No, of course not. Welp, that was my easiest blog post ever.
Ha. Of course, I have to dig a bit deeper. Obviously, a great many novelists, essayists, short story writers, screenwriters, etc. have been successful (however one chooses to define that word) without an advanced degree in creative writing on their resume.
If it was more accessible in terms of time and pay, I 100 percent would have liked to get an M.F.A. Some of my favorite courses in high school and college centered around the writing process. Being able to go through a program where I engage with other writers through constructive workshops, and learn from mentors about the writing process? Sign me up, please.
But, no. You don’t necessarily need that to be a great writer. A great writer is a great writer, regardless of where they come from or what credentials they do or do not have. To put an analogy on the table, I’m a journalist. My degree is in philosophy. One of the best journalists I’ve worked with based out of Colorado had a degree in … anthropology.
Degrees don’t necessarily portend anything about what is to come in the next stage of your life, development and career. But again, if I had the time and money, of course I would sign up to have additional training in writing, as the goal should always be to improve as a writer.
One of my mistakes as a teenager, which I now chalk up charitably to youthful hubris, was that I didn’t think I had anything to learn.
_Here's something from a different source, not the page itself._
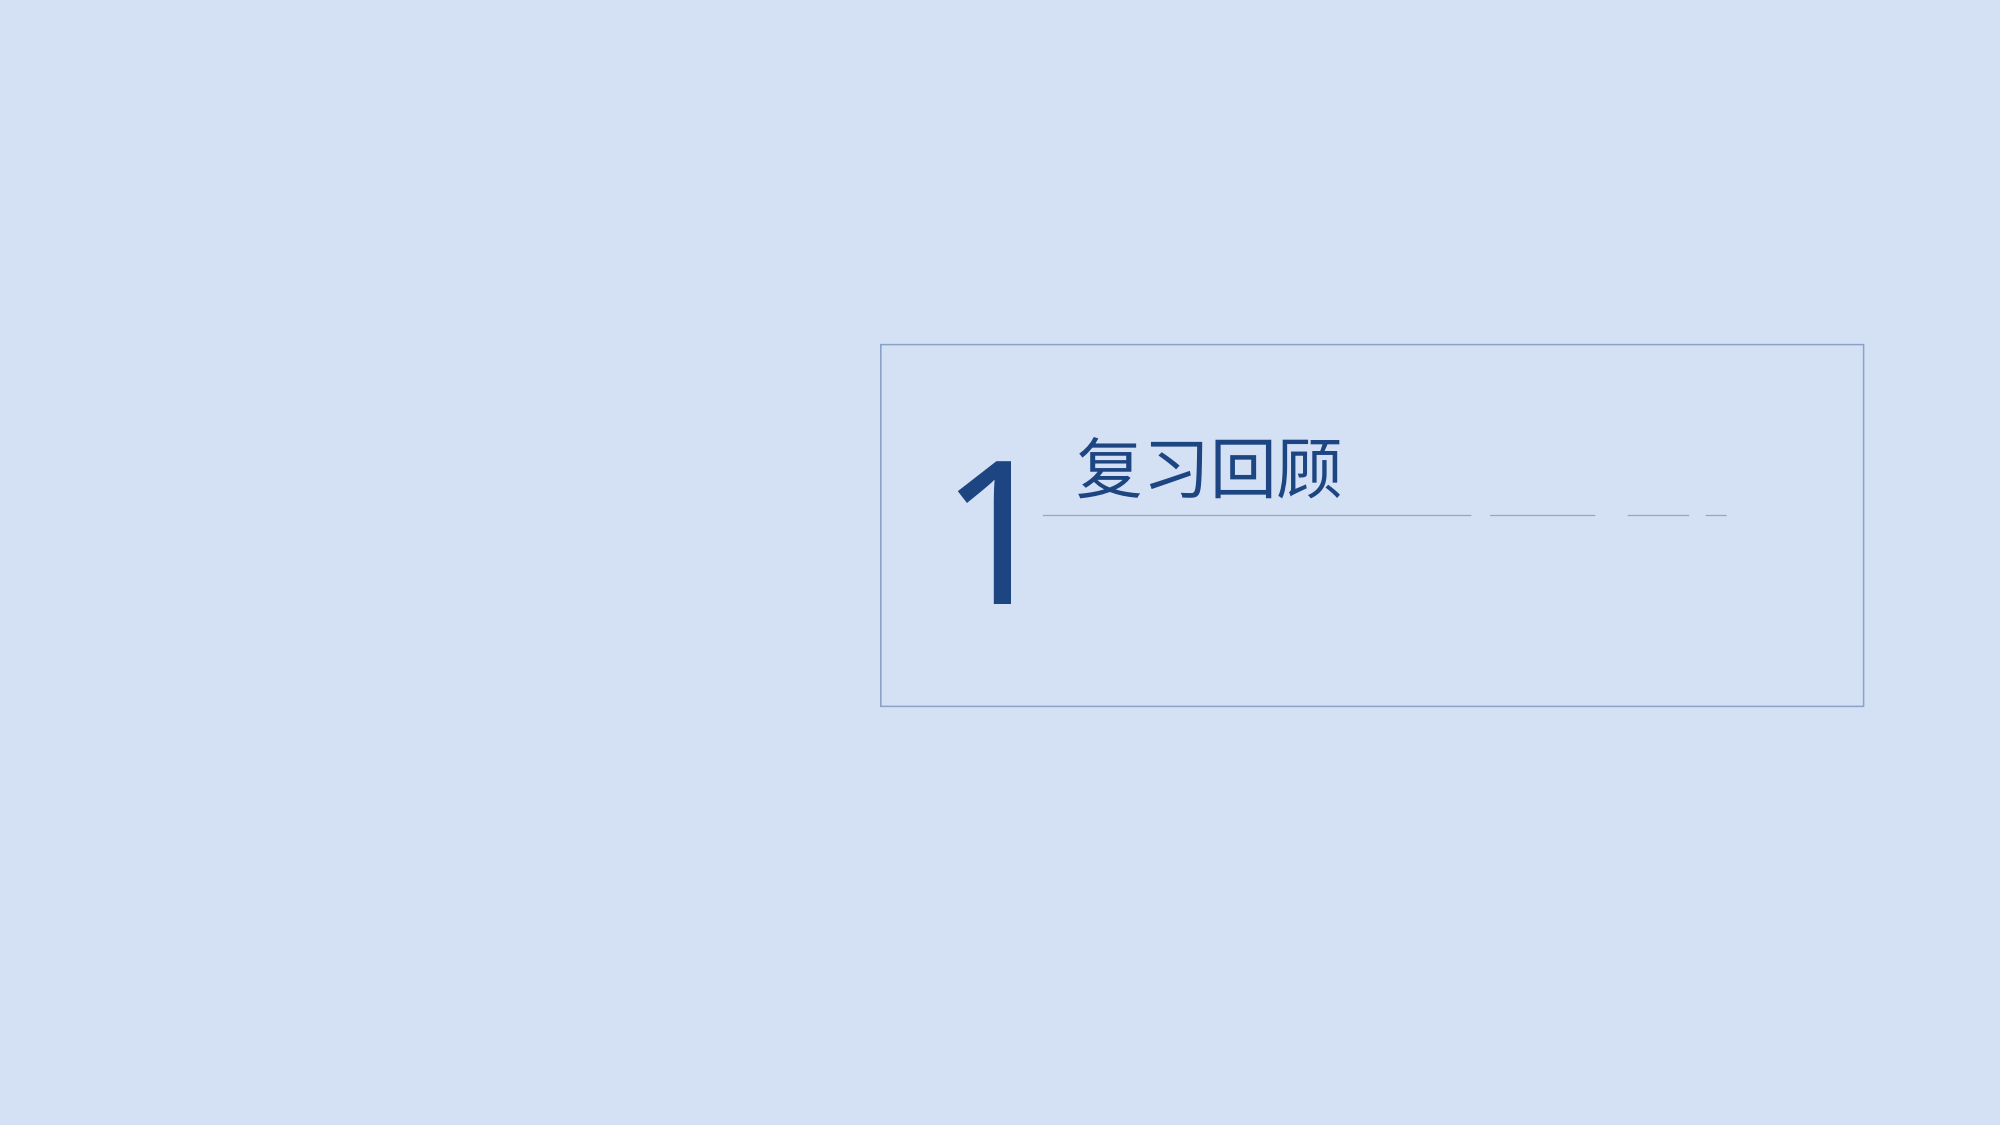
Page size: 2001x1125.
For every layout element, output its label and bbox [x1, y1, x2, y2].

Regardless of what field you’re talking about, that’s a dangerous and arrogant mentality to have. I thought, I know how to write, what else is there to learn? You can either do it or not; it’s black and white. However, I did still have a lot to learn and am thankful that my attitude opened in college, where I learned a great deal from writing workshops I was in with thoughtful and engaging teachers and students.
You never stop learning. Even the best of us at the top of our respective fields, if they’re smart and open, they never stop learning, either. That’s how you continue to grow, stay hungry and successful.
I don’t consider myself “classically trained” as a writer since I didn’t get a degree in writing, albeit there was a fair amount of writing in philosophy. By classically trained, I think of someone who knows the grammar and spelling rules without having to Google them, like I do; who can make a joking comment about the Oxford comma without looking it up, like I do; and who can perhaps coach someone about the technical and structural aspect of an essay better than I could. (I will say, I was a teacher’s assistant my final semester of college for a Journalism 101 course, and I did enjoy that. I like helping people polish their rough drafts.)
My uncle, who was a high school dropout who did later get his GED, is also not classically trained and doesn’t have an M.F.A., but he’s one of the best writers I know, and I don’t say that because he’s my uncle.
I would never disparage anyone who has a degree. I would never disparage anyone who does not have a degree. That divide is always weird to me, either way it cuts. I judge the writing, not who is doing the writing. Did I like the story? Did it make me feel something? Did it make me think? Yes? Yes? Yes? OK, then. It doesn’t matter if they have that M.F.A., no GED, have never been published, are always getting published, are published in little-known magazines or published in the most esteemed magazines. Is it good writing? That’s it. That’s all.
Like with any field, there can be snobbishness and/or insecurity in the writing world, either way that degree line and/or publication line cuts. Just give me a good story, that’s all I care about.
So write. Write because you have a beast inside of you that needs to sprawl out on the page. Write regardless of who you are or where you come from or what your education looks like. Write because it’s your story.